EXERCISE DETAILS
Retype the material exactly, ending with the line containing "adenocarcinoma stained for".

RAW DATA
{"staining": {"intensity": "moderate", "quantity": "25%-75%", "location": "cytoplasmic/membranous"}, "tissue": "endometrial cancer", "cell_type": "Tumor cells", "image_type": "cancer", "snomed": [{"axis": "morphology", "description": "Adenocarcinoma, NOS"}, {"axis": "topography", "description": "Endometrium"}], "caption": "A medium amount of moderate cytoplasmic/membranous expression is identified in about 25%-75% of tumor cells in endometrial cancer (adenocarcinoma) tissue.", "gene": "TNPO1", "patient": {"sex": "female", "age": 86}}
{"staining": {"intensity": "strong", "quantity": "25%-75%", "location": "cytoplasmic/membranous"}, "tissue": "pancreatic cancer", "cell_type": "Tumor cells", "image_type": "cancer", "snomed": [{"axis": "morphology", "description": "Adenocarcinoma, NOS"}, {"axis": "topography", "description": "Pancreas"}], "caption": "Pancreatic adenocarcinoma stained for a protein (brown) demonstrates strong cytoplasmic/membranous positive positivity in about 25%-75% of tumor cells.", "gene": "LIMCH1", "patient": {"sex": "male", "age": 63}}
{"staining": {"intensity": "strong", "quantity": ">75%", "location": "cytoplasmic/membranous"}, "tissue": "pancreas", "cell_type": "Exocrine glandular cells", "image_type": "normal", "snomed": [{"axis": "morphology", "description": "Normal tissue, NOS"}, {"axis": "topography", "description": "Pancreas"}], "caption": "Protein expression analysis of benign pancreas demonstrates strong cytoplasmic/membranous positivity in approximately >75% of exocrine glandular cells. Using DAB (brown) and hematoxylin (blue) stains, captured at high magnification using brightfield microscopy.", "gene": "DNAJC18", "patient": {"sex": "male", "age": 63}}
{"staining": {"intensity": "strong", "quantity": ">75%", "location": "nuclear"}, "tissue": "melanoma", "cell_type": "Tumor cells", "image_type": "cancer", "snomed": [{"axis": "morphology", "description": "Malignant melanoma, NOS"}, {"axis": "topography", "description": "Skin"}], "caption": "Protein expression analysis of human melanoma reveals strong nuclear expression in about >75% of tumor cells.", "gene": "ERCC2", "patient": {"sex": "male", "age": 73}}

TASK RESPONSE
{"staining": {"intensity": "moderate", "quantity": "25%-75%", "location": "cytoplasmic/membranous"}, "tissue": "endometrial cancer", "cell_type": "Tumor cells", "image_type": "cancer", "snomed": [{"axis": "morphology", "description": "Adenocarcinoma, NOS"}, {"axis": "topography", "description": "Endometrium"}], "caption": "A medium amount of moderate cytoplasmic/membranous expression is identified in about 25%-75% of tumor cells in endometrial cancer (adenocarcinoma) tissue.", "gene": "TNPO1", "patient": {"sex": "female", "age": 86}}
{"staining": {"intensity": "strong", "quantity": "25%-75%", "location": "cytoplasmic/membranous"}, "tissue": "pancreatic cancer", "cell_type": "Tumor cells", "image_type": "cancer", "snomed": [{"axis": "morphology", "description": "Adenocarcinoma, NOS"}, {"axis": "topography", "description": "Pancreas"}], "caption": "Pancreatic adenocarcinoma stained for a protein (brown) demonstrates strong cytoplasmic/membranous positive positivity in about 25%-75% of tumor cells.", "gene": "LIMCH1", "patient": {"sex": "male", "age": 63}}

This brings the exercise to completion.